Crock Pot Cashew Chicken
This easy and healthy Crock Pot Cashew Chicken offers the taste of the take out favorite with the ease of the slow cooker!
Ingredients
FOR THE CASHEW CHICKEN AND VEGETABLES:
- 1 ¾ pounds chicken breast cut into bite-sized pieces, boneless skinless; or chicken thighs
- 2 tablespoons cornstarch or substitute arrowroot powder
- ¼ teaspoon kosher salt
- ¼ teaspoon black pepper ground
- 1 ½ tablespoons canola oil
- 3 red bell pepper seeded and cut into bite-sized pieces, medium
- 2 broccoli cut into florets (about 5 cups florets, small or 1 very large head
- 1 green onion about 6 medium, thinly sliced with white and light green parts divided from the dark green parts, bunch
- ⅔ cup cashews dry roasted, unsalted
- brown rice for serving, or quinoa, cooked
FOR THE SAUCE:
- ⅓ cup soy sauce plus 2 tablespoons, reduced-sodium
- 3 ½ tablespoons rice vinegar
- 3 tablespoons honey
- 2 1/2 tablespoons ginger freshly grated
- 4 cloves garlic minced (about 4 teaspoons)

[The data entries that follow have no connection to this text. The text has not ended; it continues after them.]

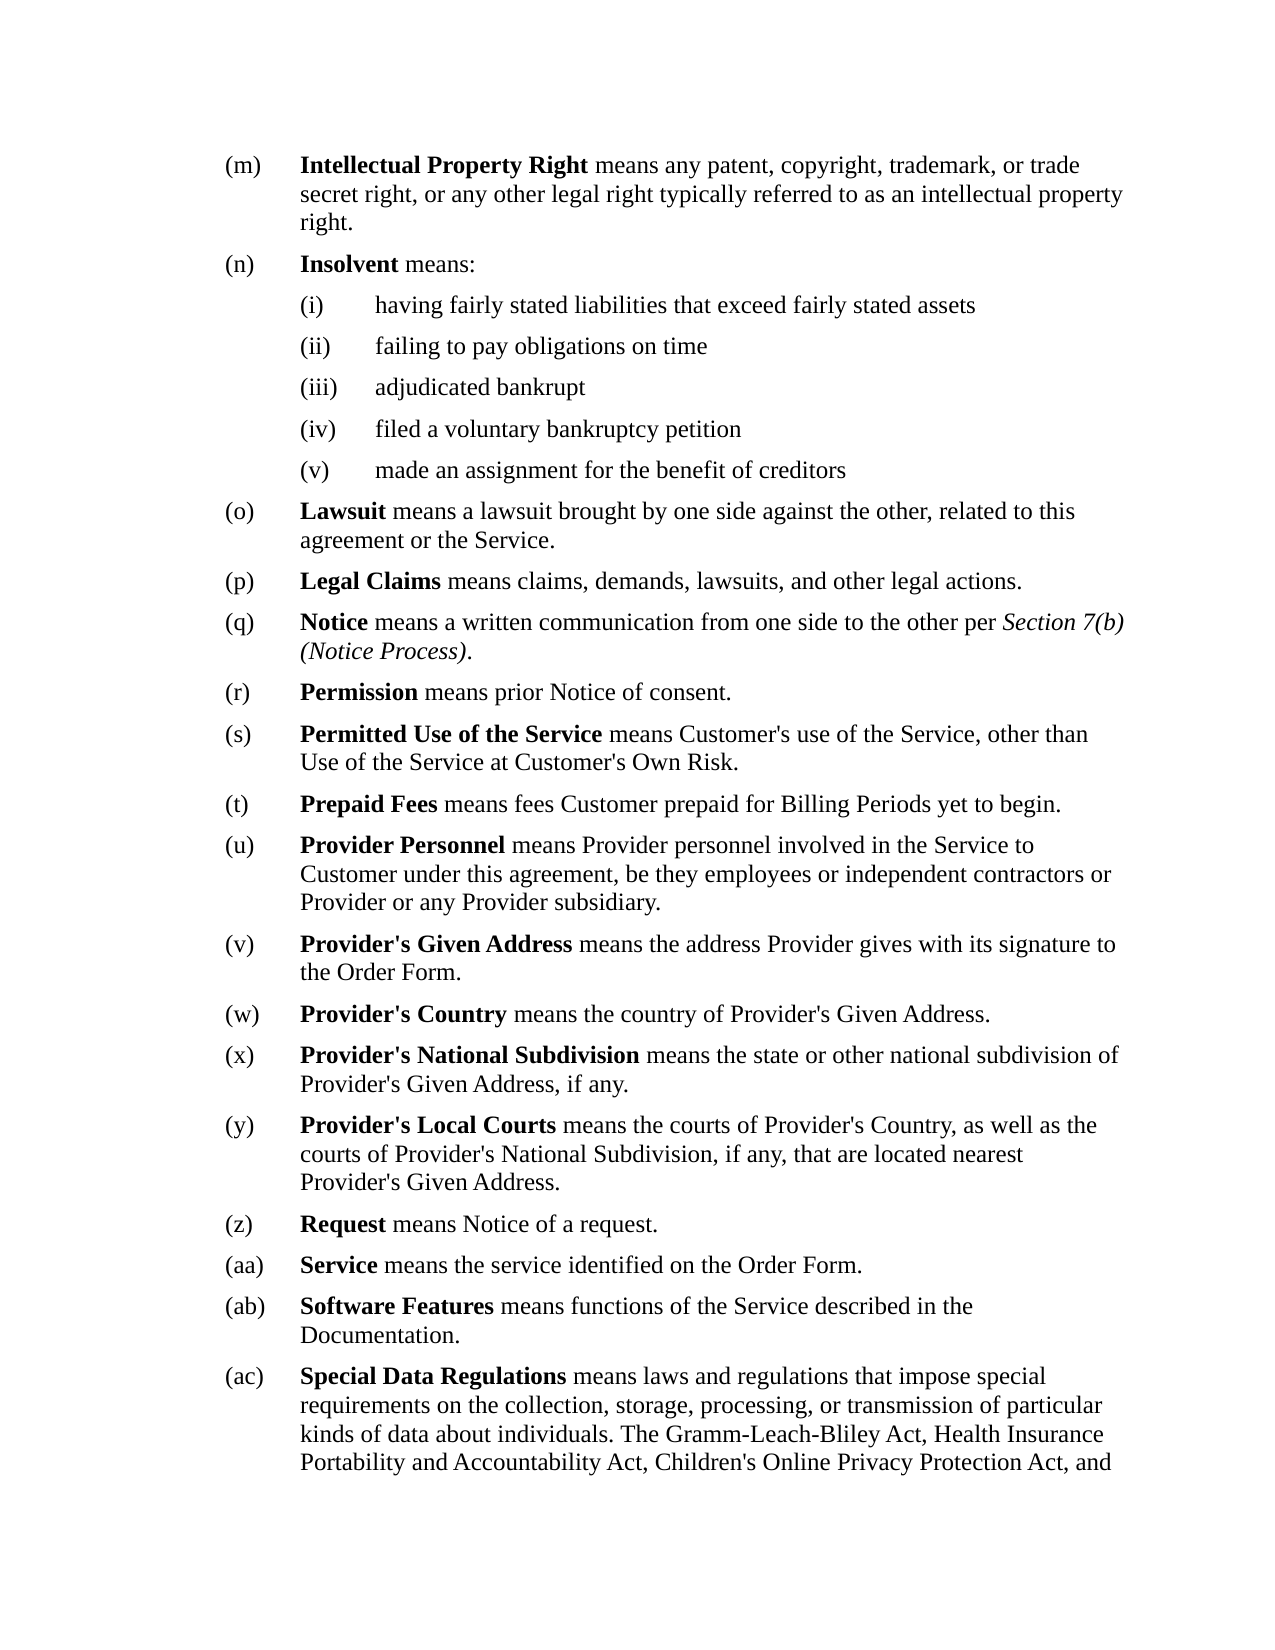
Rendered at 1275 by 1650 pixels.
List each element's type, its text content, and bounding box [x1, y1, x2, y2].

text (ac) Special Data Regulations means laws and regulations that impose special requirements on the collection, storage, processing, or transmission of particular kinds of data about individuals. The Gramm-Leach-Bliley Act, Health Insurance Portability and Accountability Act, Children's Online Privacy Protection Act, and [225, 1361, 1125, 1476]
text (iii) adjudicated bankrupt [300, 372, 1125, 401]
text (ii) failing to pay obligations on time [300, 331, 1125, 360]
text (i) having fairly stated liabilities that exceed fairly stated assets [300, 290, 1125, 319]
text (aa) Service means the service identified on the Order Form. [225, 1250, 1125, 1279]
text (p) Legal Claims means claims, demands, lawsuits, and other legal actions. [225, 566, 1125, 595]
text (m) Intellectual Property Right means any patent, copyright, trademark, or trade secret right, or any other legal right typically referred to as an intellectual property right. [225, 150, 1125, 236]
text (w) Provider's Country means the country of Provider's Given Address. [225, 999, 1125, 1027]
text (z) Request means Notice of a request. [225, 1209, 1125, 1237]
text (u) Provider Personnel means Provider personnel involved in the Service to Customer under this agreement, be they employees or independent contractors or Provider or any Provider subsidiary. [225, 830, 1125, 916]
text (r) Permission means prior Notice of consent. [225, 677, 1125, 706]
text (n) Insolvent means: [225, 249, 1125, 277]
text (q) Notice means a written communication from one side to the other per Section 7(b) (Notice Process). [225, 607, 1125, 665]
text (v) Provider's Given Address means the address Provider gives with its signature to the Order Form. [225, 929, 1125, 986]
text (o) Lawsuit means a lawsuit brought by one side against the other, related to this agreement or the Service. [225, 496, 1125, 554]
text (ab) Software Features means functions of the Service described in the Documentation. [225, 1291, 1125, 1349]
text (iv) filed a voluntary bankruptcy petition [300, 414, 1125, 442]
text (s) Permitted Use of the Service means Customer's use of the Service, other than Use of the Service at Customer's Own Risk. [225, 719, 1125, 776]
text (y) Provider's Local Courts means the courts of Provider's Country, as well as the courts of Provider's National Subdivision, if any, that are located nearest Provider's Given Address. [225, 1110, 1125, 1196]
text (t) Prepaid Fees means fees Customer prepaid for Billing Periods yet to begin. [225, 789, 1125, 817]
text (x) Provider's National Subdivision means the state or other national subdivision of Provider's Given Address, if any. [225, 1040, 1125, 1097]
text (v) made an assignment for the benefit of creditors [300, 455, 1125, 484]
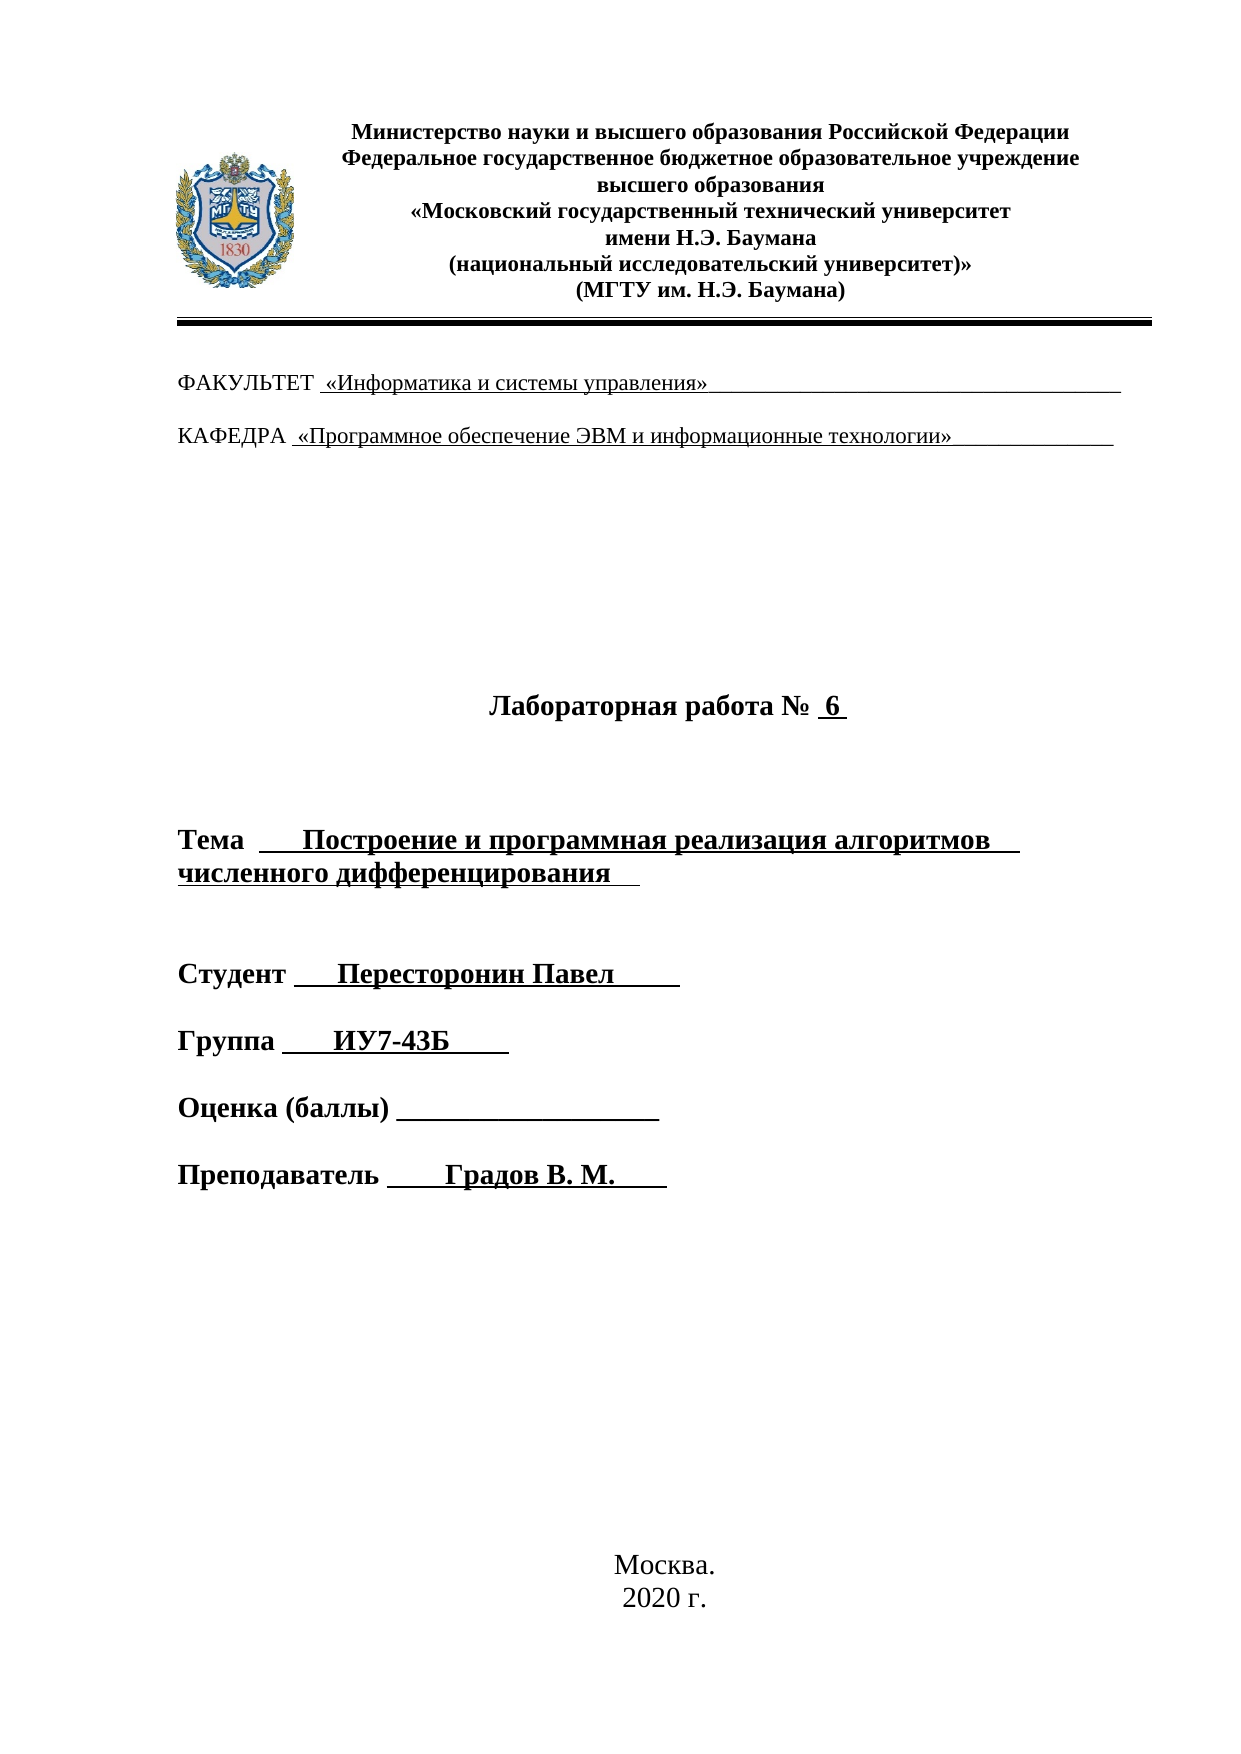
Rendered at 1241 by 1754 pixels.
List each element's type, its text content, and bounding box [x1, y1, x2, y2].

text ФАКУЛЬТЕТ «Информатика и системы управления»____________________________________ [177, 369, 1152, 396]
table_header Тема Построение и программная реализация алгоритмов численного дифференцирования Студент Пересторонин Павел Группа ИУ7-43Б Оценка (баллы) __________________ Преподаватель Градов В. М. [166, 789, 1122, 1254]
text Лабораторная работа № 6 [177, 688, 1152, 721]
table_header [1122, 789, 1163, 1254]
picture [184, 152, 296, 289]
text Москва. [177, 1547, 1152, 1580]
table_header [166, 118, 310, 303]
text 2020 г. [177, 1580, 1152, 1614]
text КАФЕДРА «Программное обеспечение ЭВМ и информационные технологии»______________ [177, 422, 1152, 448]
table_header Министерство науки и высшего образования Российской Федерации Федеральное государственное бюджетное образовательное учреждение высшего образования «Московский государственный технический университет имени Н.Э. Баумана (национальный исследовательский университет)» (МГТУ им. Н.Э. Баумана) [310, 118, 1111, 303]
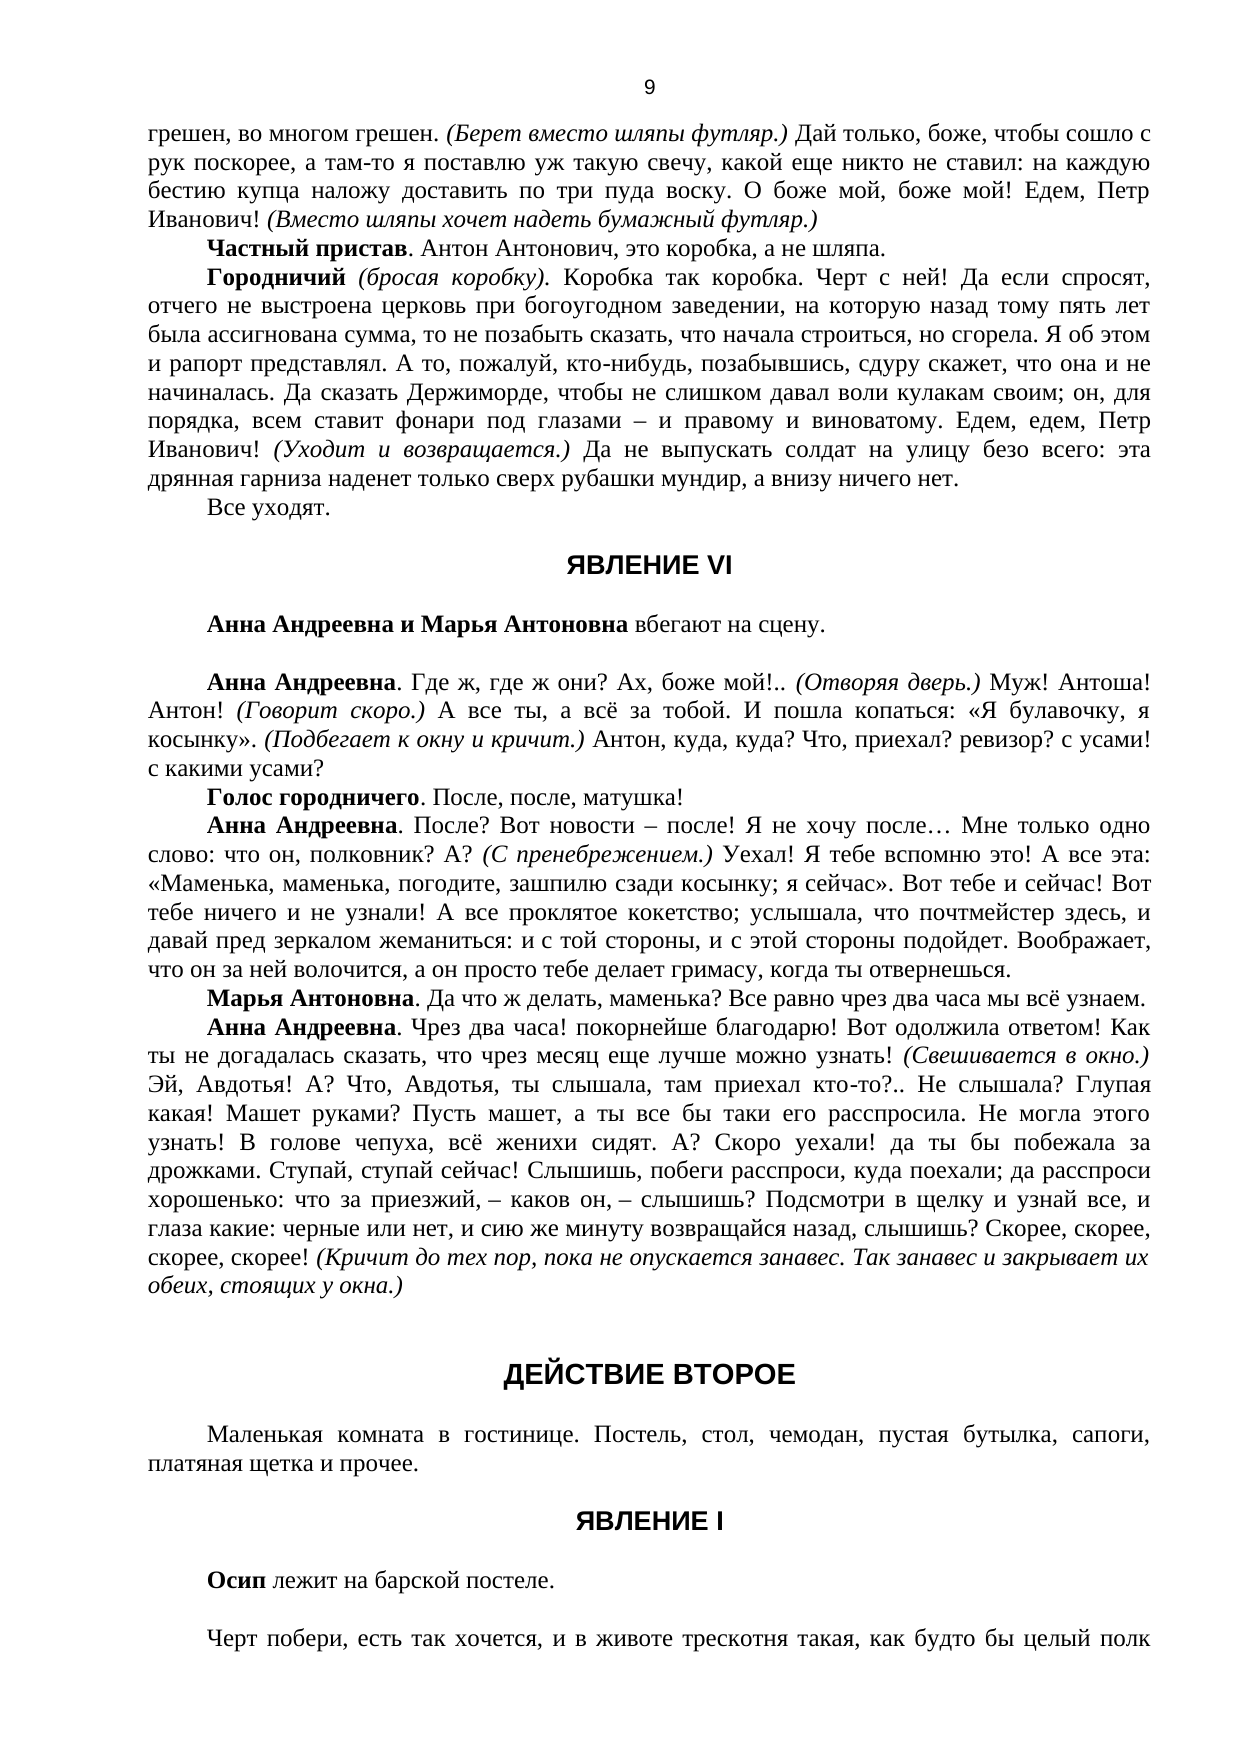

- 1/4-1/2 teaspoon red pepper flakes plus additional to taste
- 1 tablespoon cornstarch mixed with 3 tablespoons water to create a slurry
Instructions
- In a small bowl, toss the chicken pieces with the cornstarch, salt, and pepper. Lightly coat a 6-quart or larger slow cooker with nonstick spray.
- Heat the oil in a large nonstick skillet or wok over medium high. Once the oil is hot, add the chicken mixture and sauté, breaking the pieces apart, for 2 to 3 minutes, just long enough to lightly brown the outsides. Transfer to the slow cooker. To the slow cooker, add the bell pepper, broccoli, and the white and light green parts of the green onions. Reserve the dark green parts for serving.
- In a small bowl or large measuring cup, stir together the sauce ingredients: soy sauce, rice vinegar, honey, ginger, garlic, and 1/4 teaspoon red pepper flakes. Reserve the slurry. If you like a spicier sauce, add a few extra pinches of red pepper flakes. Pour the sauce over the chicken and vegetables and stir to coat.
- Cover the slow cooker and cook on LOW for 2 to 3 hours, until the chicken is cooked through and the vegetables are tender. (I do not recommend high heat for this as the chicken can overcook, even if you check it early.)
- With a slotted spoon, remove the chicken and vegetables to a large plate or bowl. Strain the sauce into a small saucepan, then place the saucepan over high heat. Whisk in the cornstarch slurry. Let cook on high, stirring constantly, until the sauce is reduced by about half, 3 to 4 minutes. Add back to the slow cooker with the chicken and vegetables. Stir in the cashews. Sprinkle with reserved green onion tops. Enjoy hot with prepared brown rice or quinoa.
Notes
- Store leftovers in the refrigerator for up to 4 days or freeze for up to 3 months. Let thaw overnight in the refrigerator. Reheat gently in the microwave.
Nutrition Information
Nutrition Facts
Serving: 6 servings
Amount Per Serving
Calories 462
% Daily Value*
| Serving | 1(of 6), about 1 1/2 cups chicken and vegetables, with 1/2 cup prepared brown rice | |
| Calories | 462kcal | 23% |
| Carbohydrates | 53g | 18% |
| Protein | 33g | 66% |
| Fat | 14g | 22% |
| Saturated Fat | 2g | 10% |
| Cholesterol | 64mg | 21% |
| Fiber | 4g | 16% |
| Sugar | 18g | 36% |
* Percent Daily Values are based on a 2,000 calorie diet.